Core Concepts
Addressing hallucination in large multi-modal models through robust instruction tuning.
Abstract
This content discusses the challenges of hallucination in large multi-modal models and introduces a new dataset, LRV-Instruction, to mitigate this issue. The study explores the impact of negative instructions on model performance and proposes GAVIE for evaluation. Experiments show improved model performance with balanced training data ratios.
Directory:
- Introduction
- Progress in natural language processing and multi-modal models.
- Data Extraction
- Introduction of LRV-Instruction dataset.
- Negative instructions designed for robust visual instruction tuning.
- Evaluation Methodology
- GPT4-Assisted Visual Instruction Evaluation (GAVIE).
- Experiment Results
- Improved model performance with LRV-Instruction.
- Detailed Analysis
- Performance at different semantic levels of hallucination.

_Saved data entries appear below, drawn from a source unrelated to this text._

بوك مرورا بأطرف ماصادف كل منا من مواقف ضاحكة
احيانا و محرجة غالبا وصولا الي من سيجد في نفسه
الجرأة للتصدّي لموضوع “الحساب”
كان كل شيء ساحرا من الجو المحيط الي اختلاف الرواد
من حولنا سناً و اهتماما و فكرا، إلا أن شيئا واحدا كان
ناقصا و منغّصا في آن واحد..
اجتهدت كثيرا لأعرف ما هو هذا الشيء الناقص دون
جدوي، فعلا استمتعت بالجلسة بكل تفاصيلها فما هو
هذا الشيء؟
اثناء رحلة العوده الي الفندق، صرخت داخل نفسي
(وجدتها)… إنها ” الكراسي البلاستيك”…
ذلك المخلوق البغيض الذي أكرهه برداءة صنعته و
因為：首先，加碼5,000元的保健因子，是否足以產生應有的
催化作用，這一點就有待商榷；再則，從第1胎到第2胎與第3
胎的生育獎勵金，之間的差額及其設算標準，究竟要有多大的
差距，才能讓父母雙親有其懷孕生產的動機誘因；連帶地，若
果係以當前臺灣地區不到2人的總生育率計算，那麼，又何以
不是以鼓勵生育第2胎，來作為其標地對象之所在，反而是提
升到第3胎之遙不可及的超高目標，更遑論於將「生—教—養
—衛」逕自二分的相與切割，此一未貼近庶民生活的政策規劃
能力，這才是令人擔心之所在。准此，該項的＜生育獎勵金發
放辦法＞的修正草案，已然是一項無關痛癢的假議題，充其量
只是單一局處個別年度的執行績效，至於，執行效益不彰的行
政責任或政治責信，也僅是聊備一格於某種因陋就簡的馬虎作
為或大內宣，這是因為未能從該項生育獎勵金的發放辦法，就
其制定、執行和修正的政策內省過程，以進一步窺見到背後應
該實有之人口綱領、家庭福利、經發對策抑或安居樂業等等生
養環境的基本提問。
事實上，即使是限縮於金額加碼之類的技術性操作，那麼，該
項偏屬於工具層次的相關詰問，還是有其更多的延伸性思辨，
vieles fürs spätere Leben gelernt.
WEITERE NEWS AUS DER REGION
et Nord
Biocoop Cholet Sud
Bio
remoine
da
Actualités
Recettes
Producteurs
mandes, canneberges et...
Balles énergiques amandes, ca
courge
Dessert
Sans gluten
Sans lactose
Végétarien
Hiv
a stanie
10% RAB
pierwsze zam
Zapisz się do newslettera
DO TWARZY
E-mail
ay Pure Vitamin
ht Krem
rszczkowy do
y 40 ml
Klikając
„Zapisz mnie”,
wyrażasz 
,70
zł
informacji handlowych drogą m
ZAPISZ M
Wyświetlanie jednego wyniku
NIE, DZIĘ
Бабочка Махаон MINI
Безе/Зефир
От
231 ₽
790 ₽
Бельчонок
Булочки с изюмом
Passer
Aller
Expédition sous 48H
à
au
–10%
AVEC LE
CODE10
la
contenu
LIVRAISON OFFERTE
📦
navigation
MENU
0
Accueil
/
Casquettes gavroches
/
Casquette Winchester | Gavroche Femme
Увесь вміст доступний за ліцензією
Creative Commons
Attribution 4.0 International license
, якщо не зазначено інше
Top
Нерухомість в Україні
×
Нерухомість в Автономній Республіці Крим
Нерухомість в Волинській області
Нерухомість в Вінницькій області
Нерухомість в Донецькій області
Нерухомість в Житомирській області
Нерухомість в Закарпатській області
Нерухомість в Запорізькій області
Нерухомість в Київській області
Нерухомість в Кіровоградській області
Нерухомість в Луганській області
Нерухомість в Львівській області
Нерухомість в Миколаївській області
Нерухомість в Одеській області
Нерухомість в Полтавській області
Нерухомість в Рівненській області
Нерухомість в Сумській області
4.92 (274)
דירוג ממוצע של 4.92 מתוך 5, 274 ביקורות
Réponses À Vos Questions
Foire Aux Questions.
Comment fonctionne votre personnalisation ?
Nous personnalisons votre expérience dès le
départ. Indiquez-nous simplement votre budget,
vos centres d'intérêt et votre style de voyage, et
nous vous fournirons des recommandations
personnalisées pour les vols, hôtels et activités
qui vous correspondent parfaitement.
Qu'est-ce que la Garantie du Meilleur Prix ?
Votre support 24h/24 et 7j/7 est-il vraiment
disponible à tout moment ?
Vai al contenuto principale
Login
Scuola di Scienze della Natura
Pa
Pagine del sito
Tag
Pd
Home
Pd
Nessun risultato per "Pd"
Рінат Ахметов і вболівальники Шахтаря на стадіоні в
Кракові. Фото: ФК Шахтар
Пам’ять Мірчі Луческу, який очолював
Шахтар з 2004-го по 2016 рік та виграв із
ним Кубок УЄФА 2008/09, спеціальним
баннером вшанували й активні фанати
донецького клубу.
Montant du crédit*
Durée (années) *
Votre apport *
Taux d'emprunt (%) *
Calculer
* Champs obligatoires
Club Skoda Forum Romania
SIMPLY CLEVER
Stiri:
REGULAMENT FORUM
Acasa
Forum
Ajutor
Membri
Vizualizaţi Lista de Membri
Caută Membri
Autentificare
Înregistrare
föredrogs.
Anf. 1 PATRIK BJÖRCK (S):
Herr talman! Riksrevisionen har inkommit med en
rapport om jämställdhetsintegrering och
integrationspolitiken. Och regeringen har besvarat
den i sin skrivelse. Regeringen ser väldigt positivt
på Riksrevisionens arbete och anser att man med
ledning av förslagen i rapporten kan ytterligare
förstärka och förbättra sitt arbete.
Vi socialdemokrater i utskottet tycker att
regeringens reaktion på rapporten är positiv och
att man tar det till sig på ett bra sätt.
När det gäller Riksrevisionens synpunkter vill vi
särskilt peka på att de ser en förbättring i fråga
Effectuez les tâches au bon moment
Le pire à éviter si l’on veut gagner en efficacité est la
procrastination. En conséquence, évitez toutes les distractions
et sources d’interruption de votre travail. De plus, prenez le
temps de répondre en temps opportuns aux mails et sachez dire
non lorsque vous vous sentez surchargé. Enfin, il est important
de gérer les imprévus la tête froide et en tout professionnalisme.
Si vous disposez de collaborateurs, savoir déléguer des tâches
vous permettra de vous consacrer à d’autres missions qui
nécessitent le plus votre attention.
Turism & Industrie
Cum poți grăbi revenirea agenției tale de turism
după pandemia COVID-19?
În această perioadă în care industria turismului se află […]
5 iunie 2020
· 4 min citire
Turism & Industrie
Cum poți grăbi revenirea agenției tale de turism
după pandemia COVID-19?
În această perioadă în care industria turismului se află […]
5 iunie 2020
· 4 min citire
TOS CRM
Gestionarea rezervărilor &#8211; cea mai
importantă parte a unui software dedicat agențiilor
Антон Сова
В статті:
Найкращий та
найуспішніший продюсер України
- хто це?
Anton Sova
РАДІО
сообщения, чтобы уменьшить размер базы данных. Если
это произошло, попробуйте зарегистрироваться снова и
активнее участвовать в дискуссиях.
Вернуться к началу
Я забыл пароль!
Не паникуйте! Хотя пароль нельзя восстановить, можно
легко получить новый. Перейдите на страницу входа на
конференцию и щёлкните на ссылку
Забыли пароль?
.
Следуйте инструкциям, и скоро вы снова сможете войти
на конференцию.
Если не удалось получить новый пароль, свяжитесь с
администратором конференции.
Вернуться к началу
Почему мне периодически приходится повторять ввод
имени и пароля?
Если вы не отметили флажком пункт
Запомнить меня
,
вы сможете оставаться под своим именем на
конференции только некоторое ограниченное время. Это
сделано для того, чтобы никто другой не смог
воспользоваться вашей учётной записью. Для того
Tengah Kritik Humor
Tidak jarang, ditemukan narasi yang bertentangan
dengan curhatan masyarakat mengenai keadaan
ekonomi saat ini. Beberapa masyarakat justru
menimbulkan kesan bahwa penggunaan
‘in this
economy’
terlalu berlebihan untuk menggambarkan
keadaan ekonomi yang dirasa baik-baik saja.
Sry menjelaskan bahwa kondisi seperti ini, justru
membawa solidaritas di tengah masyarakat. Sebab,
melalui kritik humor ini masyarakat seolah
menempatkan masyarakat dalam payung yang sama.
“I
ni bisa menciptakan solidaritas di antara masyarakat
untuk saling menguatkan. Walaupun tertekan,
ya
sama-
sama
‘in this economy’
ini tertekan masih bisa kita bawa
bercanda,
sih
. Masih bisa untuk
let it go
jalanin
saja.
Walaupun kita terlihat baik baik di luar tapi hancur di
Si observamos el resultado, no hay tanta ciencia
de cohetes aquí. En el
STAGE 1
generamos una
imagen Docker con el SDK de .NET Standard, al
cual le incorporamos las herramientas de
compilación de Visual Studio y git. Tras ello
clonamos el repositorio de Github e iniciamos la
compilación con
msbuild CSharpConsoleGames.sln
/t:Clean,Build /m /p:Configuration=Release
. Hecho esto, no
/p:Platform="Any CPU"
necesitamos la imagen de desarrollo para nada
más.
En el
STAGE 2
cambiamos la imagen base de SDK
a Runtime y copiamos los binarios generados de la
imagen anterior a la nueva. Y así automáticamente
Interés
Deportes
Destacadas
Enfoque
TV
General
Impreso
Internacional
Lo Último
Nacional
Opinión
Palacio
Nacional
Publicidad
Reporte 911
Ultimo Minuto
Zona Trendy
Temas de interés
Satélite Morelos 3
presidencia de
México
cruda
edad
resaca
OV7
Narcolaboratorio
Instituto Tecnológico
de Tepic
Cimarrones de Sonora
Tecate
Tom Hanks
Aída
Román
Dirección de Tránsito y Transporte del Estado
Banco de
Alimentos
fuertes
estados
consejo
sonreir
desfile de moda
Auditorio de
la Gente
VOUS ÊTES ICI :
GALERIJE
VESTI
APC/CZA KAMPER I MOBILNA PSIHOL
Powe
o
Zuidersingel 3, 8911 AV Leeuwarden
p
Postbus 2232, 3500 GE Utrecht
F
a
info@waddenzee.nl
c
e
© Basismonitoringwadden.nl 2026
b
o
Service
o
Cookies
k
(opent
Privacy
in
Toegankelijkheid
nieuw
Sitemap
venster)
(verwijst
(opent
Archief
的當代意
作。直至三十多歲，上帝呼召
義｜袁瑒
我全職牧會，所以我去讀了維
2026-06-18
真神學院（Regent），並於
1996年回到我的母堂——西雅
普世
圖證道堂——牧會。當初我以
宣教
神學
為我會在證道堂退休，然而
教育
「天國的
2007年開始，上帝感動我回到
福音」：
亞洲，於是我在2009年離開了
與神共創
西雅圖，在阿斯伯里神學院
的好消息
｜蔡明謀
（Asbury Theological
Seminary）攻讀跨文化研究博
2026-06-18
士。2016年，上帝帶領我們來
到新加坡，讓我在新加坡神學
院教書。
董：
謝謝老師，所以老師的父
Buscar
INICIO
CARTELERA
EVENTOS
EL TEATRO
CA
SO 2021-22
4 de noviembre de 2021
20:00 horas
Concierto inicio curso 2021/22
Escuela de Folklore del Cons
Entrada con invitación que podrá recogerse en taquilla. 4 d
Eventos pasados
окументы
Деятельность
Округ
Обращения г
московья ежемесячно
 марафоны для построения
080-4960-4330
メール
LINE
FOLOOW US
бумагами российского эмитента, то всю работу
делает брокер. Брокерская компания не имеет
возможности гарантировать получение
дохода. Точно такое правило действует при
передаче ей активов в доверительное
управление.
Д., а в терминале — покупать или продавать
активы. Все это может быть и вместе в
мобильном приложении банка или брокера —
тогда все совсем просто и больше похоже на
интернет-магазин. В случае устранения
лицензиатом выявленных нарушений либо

- Conclusion and Future Directions
Stats
Our dataset comprises 400k visual instructions generated by GPT4.
Existing LMMs exhibit significant hallucinations with negative instructions.
Finetuning on LRV-Instruction improves model performance compared to state-of-the-art methods.
Quotes
"Despite promising progress in multi-modal tasks, current large multi-modal models are prone to hallucinating inconsistent descriptions."
"Our investigation reveals that most LMMs are finetuned on unbalanced datasets containing only positive instructions."
"We hope our work can help address the unexpected hallucination issues of LMMs."